Digital filters of various types are well-known. One type of digital filter is a finite impulse response (FIR) filter in which various proportions of current and delayed samples are added together to produce the current filtered sample. FIR filters are very desirable in many applications because their response characteristics can be changed simply by changing the coefficients by which the various delayed samples are multiplied.

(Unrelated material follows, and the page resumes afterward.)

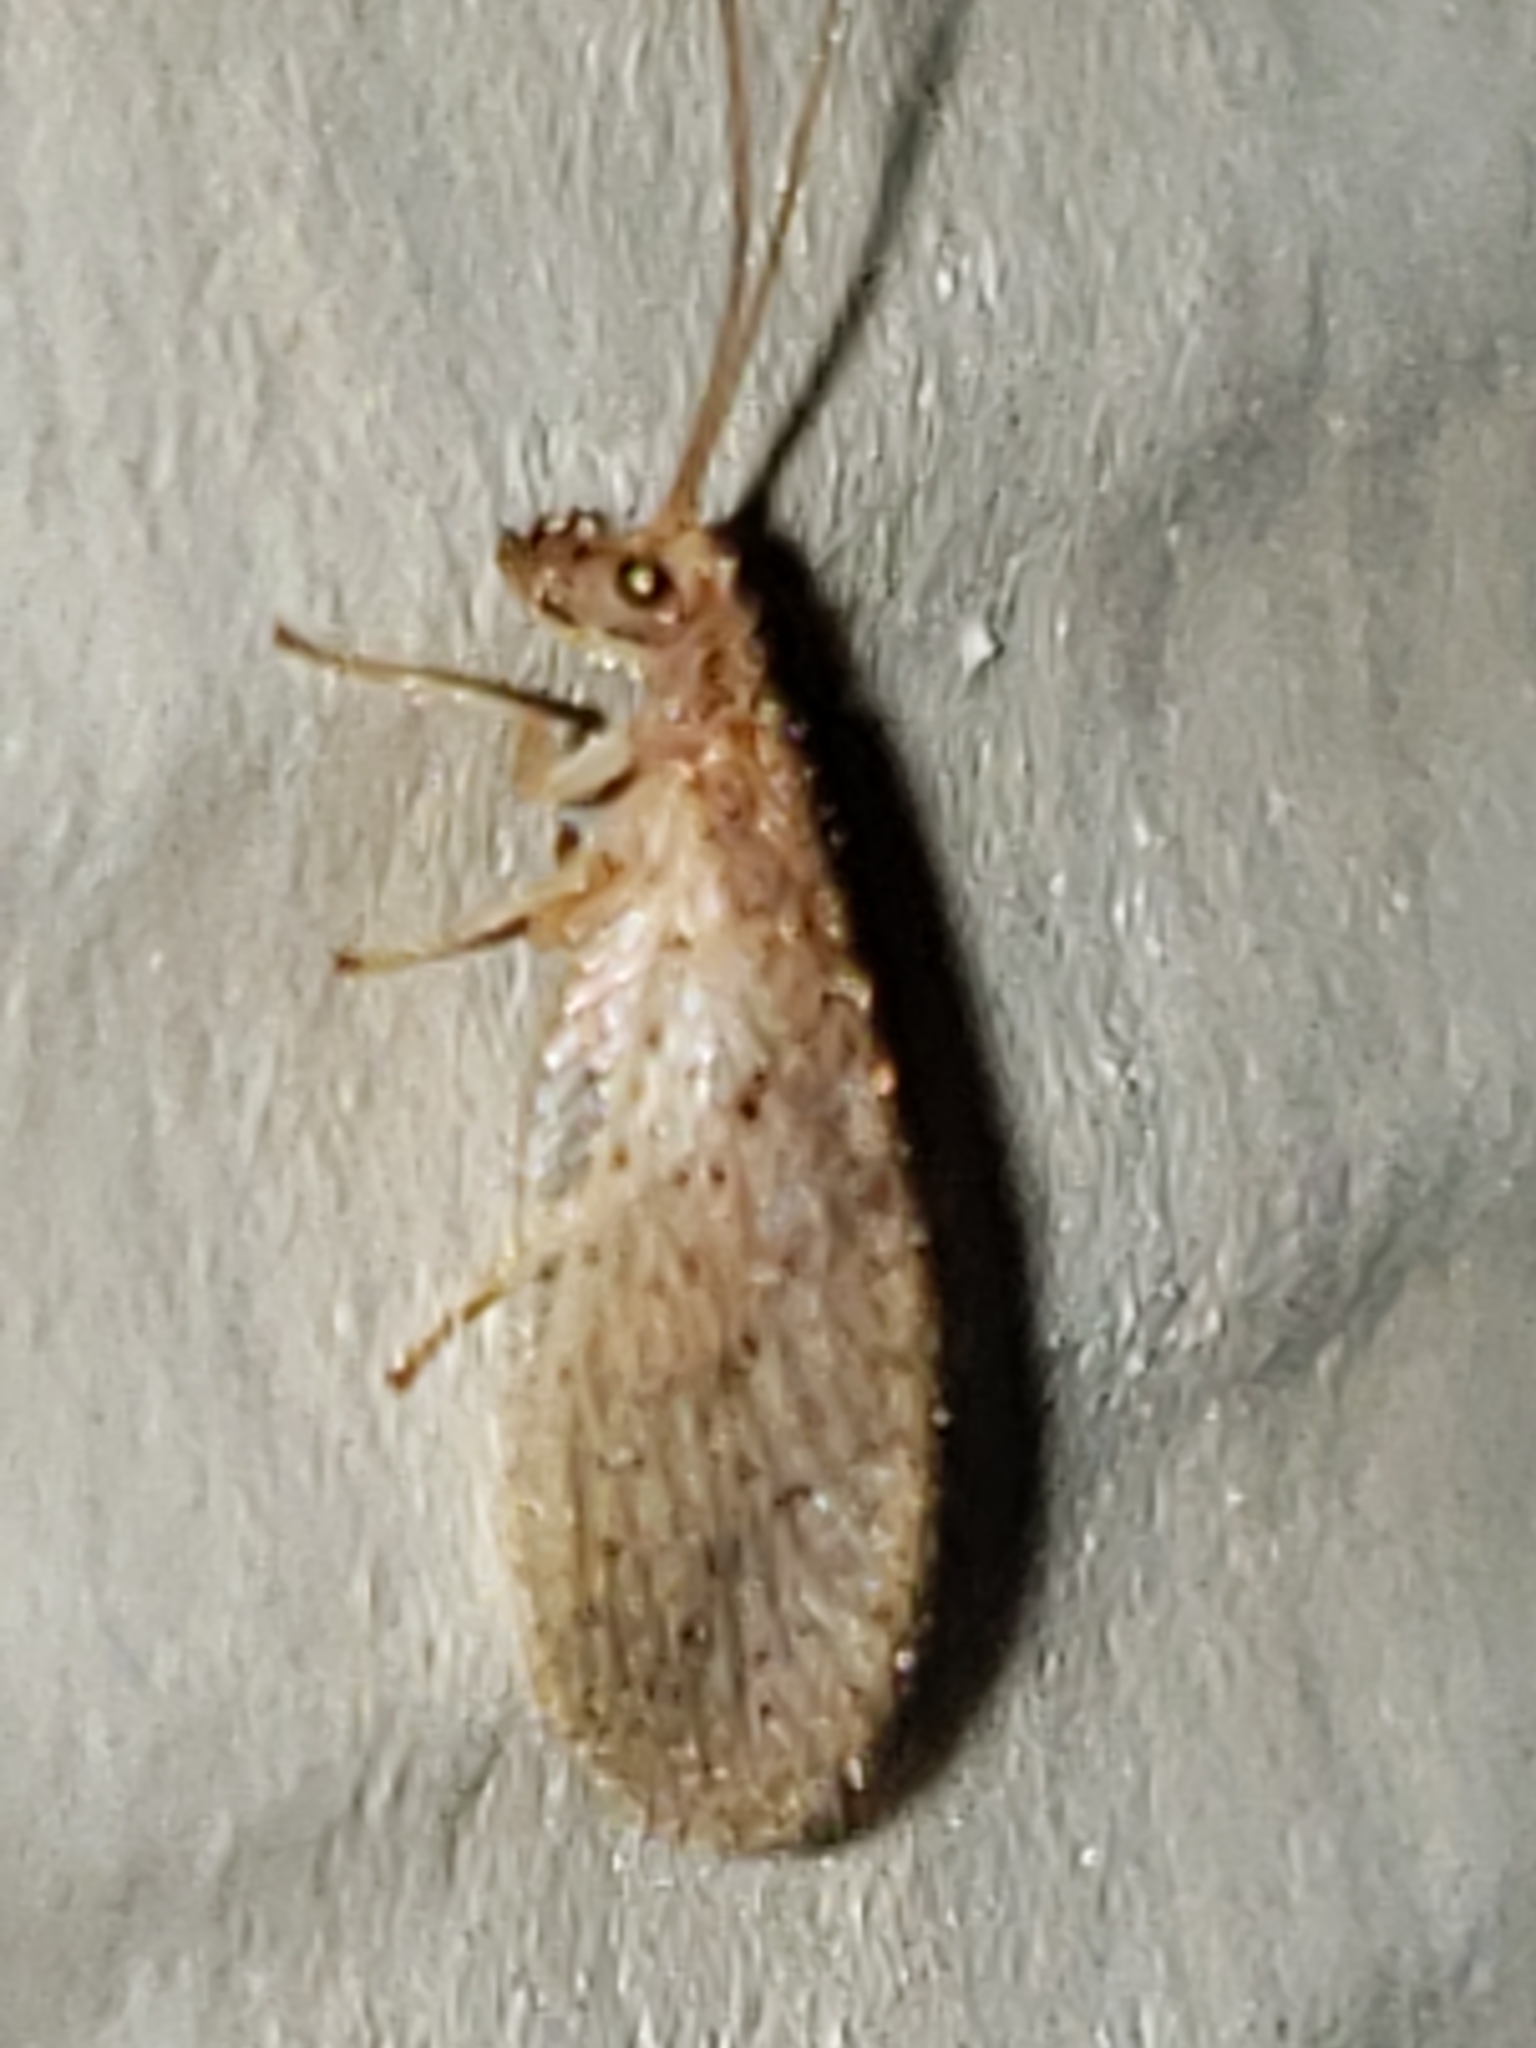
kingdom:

In very high speed applications, however, the applicability of known FIR filters is severely limited. The reason for this limitation is that in order to maintain adjustability and avoid an unacceptable proliferation of hardware, the multiplications of the individual delayed samples by their respective coefficients must be performed sequentially. Inasmuch as the sharpness of the rolloff depends on the number of taps within the filter, a high-quality filter is therefore quite slow. Furthermore, high-speed devices require the use of flash-type analog-to-digital converters (ADC's) in which each signal level to be encoded requires a separate comparator. In certain applications such as radar, the signal range which must be accommodated by the ADC at the input of the filter may be on the order of 96 decibels. Inasmuch as it takes about one bit of digital code for each 6 db of signal range, a 96 db range requires 16 digital bits, i.e. more than 65,000 signal levels. The resulting hardware complexity in a flash ADC encoder makes it impossible in practice to process signals spanning such a wide dynamic input range at radar frequencies by conventional FIR filtering techniques.
It has been previously proposed to accelerate the operation of the filter by substituting much faster shifting operations for the multiplication operations in each tap of the filter. In order to do this, however, the coefficients had to be powers of 2 (see U.S. Pat. Nos. 3,696,235 to Tufts, 3,979,701 to Tomozawa, 3,988,606 to Eggermont, and 4,185,325 to Appel), and they could therefore not be set at precise enough values for the filter to have the exact desired characteristics. Furthermore, the resulting speed increase still did not solve the problem of handling a wide dynamic input range.